Selected text »
·····

Then consider raising your orbit to the same as Mun's (without worrying about an encounter): your 'transfer' burn should raise the apoapsis to the required altitude, then you drift there and 'circularise'. Note that you are not 'escaping' Kerbin's orbit, you and Mun are simply orbiting it at the same altitude. You might like to try this to see how much deltaV the circularisation burn requires without Mun's gravity to influence it.

Introducing the requirement for an encounter and orbit, you obviously need to do the transfer burn at the right point around your (comparatively low) Kerbin orbit. When you orbit around Mun it, and therefore you, are still orbiting Kerbin. You will, in fact, be orbiting Kerbin with the exact same position and altitude as Mun on average (your Mun-orbit representing only insignificant wobbles relative to Kerbin-orbit). After the transfer burn and transfer drift to apoapsis, however, before you do the 'injection' burn, you are orbiting slower than Mun (even if your Ap is higher), which is why you fall back to Kerbin. The injection burn therefore 'circularises' your Kerbin-orbit and, if Mun were a massless-point you'd therefore just want to time and scale the transfer burn to get you as close to it as possible. In practice, of course, Mun represents a bloody great rock with gravity and the more obvious purpose of the injection burn is to establish an orbit around it - so miss, but only just.

·····

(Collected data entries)
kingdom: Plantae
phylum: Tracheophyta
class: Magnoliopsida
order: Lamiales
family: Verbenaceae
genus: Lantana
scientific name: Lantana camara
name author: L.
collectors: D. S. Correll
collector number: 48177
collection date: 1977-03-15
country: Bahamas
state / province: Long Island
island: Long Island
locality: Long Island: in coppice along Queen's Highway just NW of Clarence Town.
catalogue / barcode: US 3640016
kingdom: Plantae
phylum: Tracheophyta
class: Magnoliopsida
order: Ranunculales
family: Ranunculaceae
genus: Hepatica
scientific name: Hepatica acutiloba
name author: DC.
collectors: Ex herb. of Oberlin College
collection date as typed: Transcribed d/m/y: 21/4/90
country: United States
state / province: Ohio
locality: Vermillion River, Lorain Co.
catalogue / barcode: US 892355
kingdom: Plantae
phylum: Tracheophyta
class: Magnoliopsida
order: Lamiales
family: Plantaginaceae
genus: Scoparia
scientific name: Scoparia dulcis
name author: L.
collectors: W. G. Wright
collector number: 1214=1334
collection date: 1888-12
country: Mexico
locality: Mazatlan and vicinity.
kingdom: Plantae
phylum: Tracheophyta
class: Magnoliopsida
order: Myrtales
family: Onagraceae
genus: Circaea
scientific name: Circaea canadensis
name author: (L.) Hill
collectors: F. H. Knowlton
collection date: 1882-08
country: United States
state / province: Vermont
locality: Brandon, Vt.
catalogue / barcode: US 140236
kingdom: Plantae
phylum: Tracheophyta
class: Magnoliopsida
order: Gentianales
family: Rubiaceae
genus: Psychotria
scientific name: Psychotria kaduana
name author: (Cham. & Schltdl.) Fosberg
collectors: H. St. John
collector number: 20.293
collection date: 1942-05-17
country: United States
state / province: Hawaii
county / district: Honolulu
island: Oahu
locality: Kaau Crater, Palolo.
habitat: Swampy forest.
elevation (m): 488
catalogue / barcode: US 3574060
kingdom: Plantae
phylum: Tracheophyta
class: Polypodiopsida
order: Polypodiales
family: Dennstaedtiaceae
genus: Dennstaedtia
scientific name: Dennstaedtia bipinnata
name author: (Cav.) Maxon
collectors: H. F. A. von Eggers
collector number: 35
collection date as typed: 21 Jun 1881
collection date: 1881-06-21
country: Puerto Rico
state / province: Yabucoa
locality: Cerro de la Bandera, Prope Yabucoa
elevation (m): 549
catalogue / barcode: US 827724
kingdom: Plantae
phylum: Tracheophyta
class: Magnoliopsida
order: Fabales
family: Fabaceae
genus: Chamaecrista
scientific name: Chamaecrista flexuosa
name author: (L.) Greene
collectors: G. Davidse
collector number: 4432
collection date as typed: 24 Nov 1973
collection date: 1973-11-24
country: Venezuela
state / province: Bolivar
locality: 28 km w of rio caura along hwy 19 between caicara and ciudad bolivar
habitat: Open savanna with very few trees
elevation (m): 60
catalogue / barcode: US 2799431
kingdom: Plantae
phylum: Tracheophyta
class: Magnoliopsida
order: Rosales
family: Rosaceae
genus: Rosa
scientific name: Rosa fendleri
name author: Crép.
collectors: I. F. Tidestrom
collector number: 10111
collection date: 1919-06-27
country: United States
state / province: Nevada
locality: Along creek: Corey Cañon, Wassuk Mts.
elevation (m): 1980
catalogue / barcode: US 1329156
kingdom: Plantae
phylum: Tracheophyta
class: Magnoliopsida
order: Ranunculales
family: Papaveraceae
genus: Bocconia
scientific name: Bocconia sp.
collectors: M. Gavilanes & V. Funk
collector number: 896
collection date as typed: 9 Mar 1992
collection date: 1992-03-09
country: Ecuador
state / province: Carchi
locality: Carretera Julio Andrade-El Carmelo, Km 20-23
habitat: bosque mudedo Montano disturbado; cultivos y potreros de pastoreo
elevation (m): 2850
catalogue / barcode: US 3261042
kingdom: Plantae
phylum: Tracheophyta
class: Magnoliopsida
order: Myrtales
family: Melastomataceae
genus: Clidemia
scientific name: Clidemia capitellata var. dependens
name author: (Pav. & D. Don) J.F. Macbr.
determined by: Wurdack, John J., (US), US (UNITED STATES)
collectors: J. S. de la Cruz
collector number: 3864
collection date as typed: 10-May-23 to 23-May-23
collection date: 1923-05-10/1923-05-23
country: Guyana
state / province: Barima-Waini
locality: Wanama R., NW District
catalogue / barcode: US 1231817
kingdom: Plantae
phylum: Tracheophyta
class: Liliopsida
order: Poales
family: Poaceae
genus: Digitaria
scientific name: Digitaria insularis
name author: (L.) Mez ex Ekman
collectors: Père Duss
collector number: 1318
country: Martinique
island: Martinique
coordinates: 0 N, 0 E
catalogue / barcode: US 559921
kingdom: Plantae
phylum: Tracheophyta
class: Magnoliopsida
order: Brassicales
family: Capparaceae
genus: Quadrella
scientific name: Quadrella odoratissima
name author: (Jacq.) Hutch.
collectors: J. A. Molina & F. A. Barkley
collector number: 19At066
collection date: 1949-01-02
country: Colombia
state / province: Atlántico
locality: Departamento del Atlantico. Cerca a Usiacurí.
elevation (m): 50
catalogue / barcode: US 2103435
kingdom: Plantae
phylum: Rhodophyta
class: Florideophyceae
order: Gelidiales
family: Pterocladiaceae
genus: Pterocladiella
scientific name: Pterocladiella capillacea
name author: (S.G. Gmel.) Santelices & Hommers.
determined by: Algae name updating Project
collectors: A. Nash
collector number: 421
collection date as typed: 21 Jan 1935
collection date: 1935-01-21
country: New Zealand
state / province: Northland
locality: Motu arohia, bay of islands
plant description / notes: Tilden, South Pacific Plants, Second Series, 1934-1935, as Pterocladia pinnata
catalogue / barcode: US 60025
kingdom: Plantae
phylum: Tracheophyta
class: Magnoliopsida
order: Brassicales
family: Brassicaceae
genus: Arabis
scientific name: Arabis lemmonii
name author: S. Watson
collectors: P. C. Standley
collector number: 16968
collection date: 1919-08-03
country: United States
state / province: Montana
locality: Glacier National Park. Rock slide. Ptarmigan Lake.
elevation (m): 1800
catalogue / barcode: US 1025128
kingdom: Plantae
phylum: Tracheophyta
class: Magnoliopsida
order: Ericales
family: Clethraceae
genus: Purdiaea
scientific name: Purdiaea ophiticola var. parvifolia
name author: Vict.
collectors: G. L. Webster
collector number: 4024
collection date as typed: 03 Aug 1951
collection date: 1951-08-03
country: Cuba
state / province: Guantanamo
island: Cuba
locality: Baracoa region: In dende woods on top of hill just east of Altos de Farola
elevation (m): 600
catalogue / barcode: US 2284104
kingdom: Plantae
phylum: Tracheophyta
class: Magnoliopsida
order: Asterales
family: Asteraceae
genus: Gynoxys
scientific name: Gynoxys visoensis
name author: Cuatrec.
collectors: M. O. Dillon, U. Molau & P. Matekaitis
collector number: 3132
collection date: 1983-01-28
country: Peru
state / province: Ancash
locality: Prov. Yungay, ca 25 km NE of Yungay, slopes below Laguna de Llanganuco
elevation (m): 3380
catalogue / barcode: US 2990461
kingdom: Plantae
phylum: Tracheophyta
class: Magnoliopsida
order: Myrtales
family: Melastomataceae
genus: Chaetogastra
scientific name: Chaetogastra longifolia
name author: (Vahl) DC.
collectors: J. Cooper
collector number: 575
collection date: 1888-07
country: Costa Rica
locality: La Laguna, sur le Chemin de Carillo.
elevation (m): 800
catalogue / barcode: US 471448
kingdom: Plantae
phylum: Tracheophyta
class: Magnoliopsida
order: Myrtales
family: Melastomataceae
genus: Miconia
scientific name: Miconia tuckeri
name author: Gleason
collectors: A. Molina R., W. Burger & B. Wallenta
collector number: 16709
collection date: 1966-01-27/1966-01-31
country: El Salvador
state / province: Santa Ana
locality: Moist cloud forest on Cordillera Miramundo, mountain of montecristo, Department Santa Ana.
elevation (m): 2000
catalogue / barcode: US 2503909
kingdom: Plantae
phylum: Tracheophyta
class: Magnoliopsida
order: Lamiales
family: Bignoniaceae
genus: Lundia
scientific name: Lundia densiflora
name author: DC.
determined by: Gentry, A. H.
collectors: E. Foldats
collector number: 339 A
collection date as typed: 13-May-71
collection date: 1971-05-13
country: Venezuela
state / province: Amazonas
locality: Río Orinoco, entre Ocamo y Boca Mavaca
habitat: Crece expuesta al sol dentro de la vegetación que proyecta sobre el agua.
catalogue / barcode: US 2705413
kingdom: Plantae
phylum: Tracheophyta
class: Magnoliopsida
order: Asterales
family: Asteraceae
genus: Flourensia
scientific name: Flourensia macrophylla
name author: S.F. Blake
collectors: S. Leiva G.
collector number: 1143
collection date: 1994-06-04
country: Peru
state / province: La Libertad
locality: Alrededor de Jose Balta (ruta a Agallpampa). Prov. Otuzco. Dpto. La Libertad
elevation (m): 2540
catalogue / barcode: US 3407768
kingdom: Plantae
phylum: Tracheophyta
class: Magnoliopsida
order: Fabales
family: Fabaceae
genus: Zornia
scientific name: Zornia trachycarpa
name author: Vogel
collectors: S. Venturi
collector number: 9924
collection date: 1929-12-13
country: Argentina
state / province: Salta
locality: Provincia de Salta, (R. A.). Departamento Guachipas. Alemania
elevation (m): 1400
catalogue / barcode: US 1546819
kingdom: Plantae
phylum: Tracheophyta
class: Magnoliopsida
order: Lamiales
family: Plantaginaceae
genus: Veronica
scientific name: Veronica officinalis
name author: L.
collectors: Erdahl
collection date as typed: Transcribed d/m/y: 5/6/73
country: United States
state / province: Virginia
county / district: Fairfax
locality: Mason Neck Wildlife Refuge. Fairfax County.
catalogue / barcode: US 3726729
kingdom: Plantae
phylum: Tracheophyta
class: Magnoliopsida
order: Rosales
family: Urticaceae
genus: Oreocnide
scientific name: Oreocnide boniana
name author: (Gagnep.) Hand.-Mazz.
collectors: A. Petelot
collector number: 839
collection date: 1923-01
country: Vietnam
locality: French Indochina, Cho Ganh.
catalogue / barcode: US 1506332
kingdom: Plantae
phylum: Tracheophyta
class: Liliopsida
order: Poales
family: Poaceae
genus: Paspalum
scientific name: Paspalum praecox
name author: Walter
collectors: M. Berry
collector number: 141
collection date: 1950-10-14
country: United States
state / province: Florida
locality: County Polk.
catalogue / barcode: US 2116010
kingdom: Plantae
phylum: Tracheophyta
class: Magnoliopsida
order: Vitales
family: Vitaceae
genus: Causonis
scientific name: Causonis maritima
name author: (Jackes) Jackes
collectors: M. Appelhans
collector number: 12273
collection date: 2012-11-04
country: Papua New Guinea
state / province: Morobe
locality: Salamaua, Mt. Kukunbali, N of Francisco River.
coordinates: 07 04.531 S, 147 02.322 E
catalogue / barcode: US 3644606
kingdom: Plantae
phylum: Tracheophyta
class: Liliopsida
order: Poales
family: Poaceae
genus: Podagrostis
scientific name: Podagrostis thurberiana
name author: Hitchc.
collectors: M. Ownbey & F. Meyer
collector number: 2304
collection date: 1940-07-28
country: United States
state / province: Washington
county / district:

·····

Problem set »
1. Retype the passage on reaching Mun's orbit from "Then consider raising" up to and including "to influence it.".
2. Write what comes next in the passage on reaching Mun's orbit, starting after its last sentence.

Answers to the tasks »
1.
Then consider raising your orbit to the same as Mun's (without worrying about an encounter): your 'transfer' burn should raise the apoapsis to the required altitude, then you drift there and 'circularise'. Note that you are not 'escaping' Kerbin's orbit, you and Mun are simply orbiting it at the same altitude. You might like to try this to see how much deltaV the circularisation burn requires without Mun's gravity to influence it.

2.
What all this means is that the 'ideal' transfer burn would put you on a direct collision-course with Mun except that actually hitting it would be what aerospace professionals call "a bad thing". Missing by a little bit - smallest divergence from Mun's own orbit - gives you the lowest periapsis and hence the greatest benefit from Mun's gravity. It also means you take the greatest advantage of the Oberth effect, but as you've seen that's a bit arcane. Missing by more just means you get less help from those and you have a greater difference between your orbital velocity and Mun's to make up.

(A prograde orbit around Mun is generally best so you probably want to miss behind it, rather than in front. That rather depends on what you intend to do next though so it doesn't greatly matter).

...bi-elliptic transfer ... it's more complicated, and it's just 40 m/s, so most people don't bother (I don't)...

And it takes a lot longer (if you care about things like life support)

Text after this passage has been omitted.